In Calculus I we had the Fundamental Theorem of Calculus that told us how to evaluate definite integrals. This told us,

$\int_{{\,a}}^{{\,b}}{{F'\left( x \right)dx}} = F\left( b \right) - F\left( a \right)$

It turns out that there is a version of this for line integrals over certain kinds of vector fields. Here it is.

#### Theorem

Suppose that $$C$$ is a smooth curve given by $$\vec r\left( t \right)$$, $$a \le t \le b$$. Also suppose that $$f$$ is a function whose gradient vector, $$\nabla f$$, is continuous on $$C$$. Then,

$\int\limits_{C}{{\nabla f\centerdot \,d\,\vec r}} = f\left( {\vec r\left( b \right)} \right) - f\left( {\vec r\left( a \right)} \right)$

Note that $$\vec r\left( a \right)$$ represents the initial point on $$C$$ while $$\vec r\left( b \right)$$ represents the final point on $$C$$. Also, we did not specify the number of variables for the function since it is really immaterial to the theorem. The theorem will hold regardless of the number of variables in the function.

#### Proof

This is a fairly straight forward proof.

For the purposes of the proof we’ll assume that we’re working in three dimensions, but it can be done in any dimension.

Let’s start by just computing the line integral.

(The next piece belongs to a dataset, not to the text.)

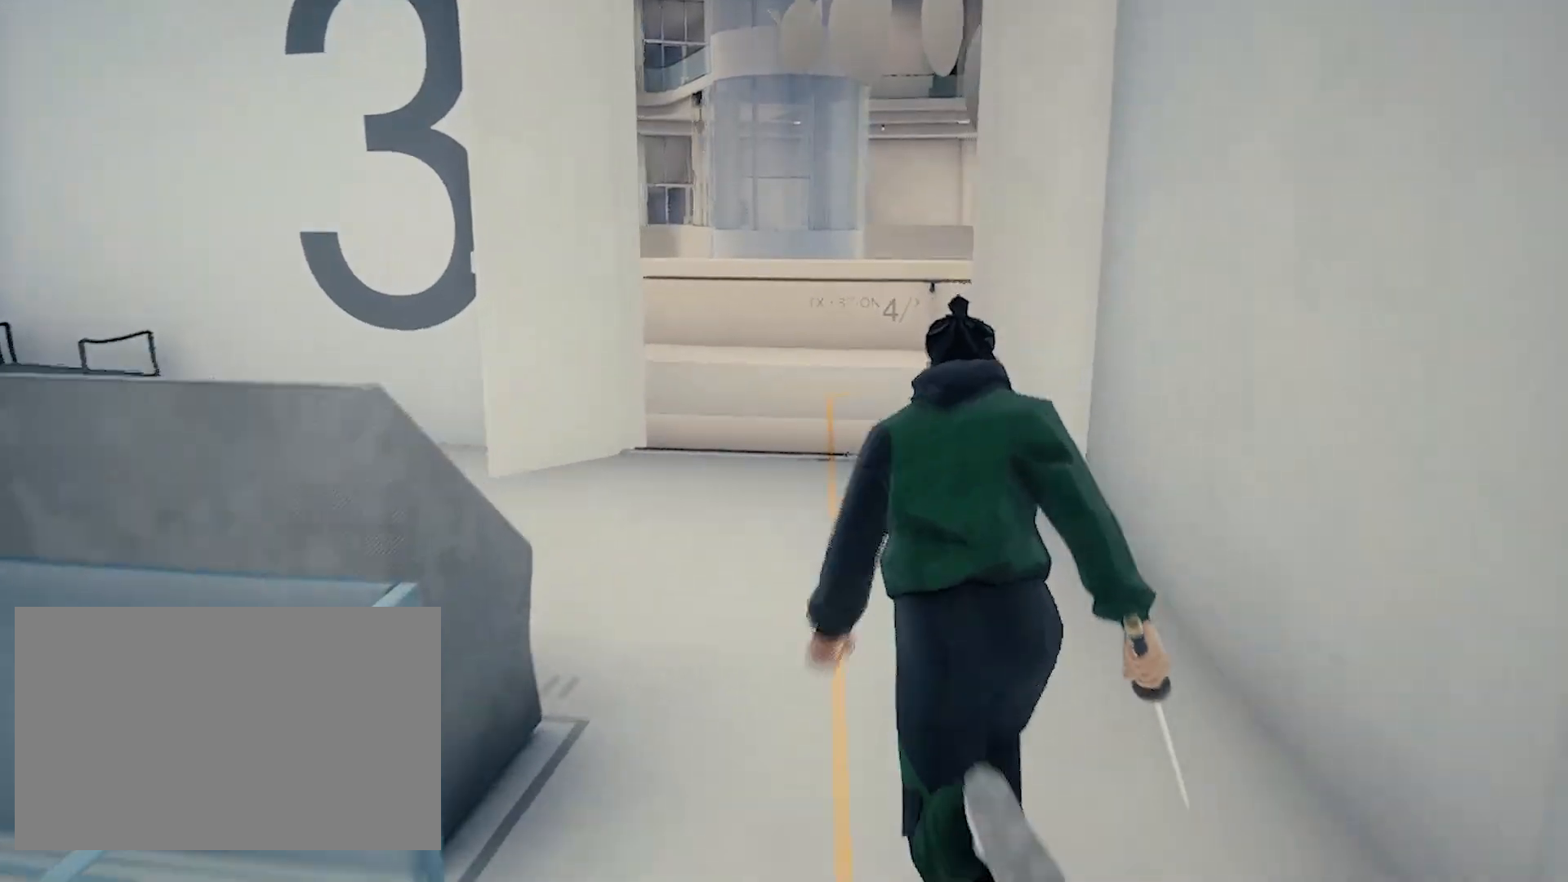
{"keys": ["space", "w"], "mouse": [], "events": []}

\begin{align*}\int\limits_{C}{{\nabla f\centerdot d\,\vec r}} & = \int_{{\,a}}^{{\,b}}{{\nabla f\left( {\vec r\left( t \right)} \right)\centerdot \vec r'\left( t \right)\,dt}}\\ & = \int_{{\,a}}^{{\,b}}{{\left( {\frac{{\partial f}}{{\partial x}}\frac{{dx}}{{dt}} + \frac{{\partial f}}{{\partial y}}\frac{{dy}}{{dt}} + \frac{{\partial f}}{{\partial z}}\frac{{dz}}{{dt}}} \right)\,dt}}\end{align*}

Now, at this point we can use the Chain Rule to simplify the integrand as follows,

\begin{align*}\int\limits_{C}{{\nabla f\centerdot d\,\vec r}} & = \int_{{\,a}}^{{\,b}}{{\left( {\frac{{\partial f}}{{\partial x}}\frac{{dx}}{{dt}} + \frac{{\partial f}}{{\partial y}}\frac{{dy}}{{dt}} + \frac{{\partial f}}{{\partial z}}\frac{{dz}}{{dt}}} \right)\,dt}}\\ & = \int_{{\,a}}^{{\,b}}{{\frac{d}{{dt}}\left[ {f\left( {\vec r\left( t \right)} \right)} \right]\,dt}}\end{align*}

To finish this off we just need to use the Fundamental Theorem of Calculus for single integrals.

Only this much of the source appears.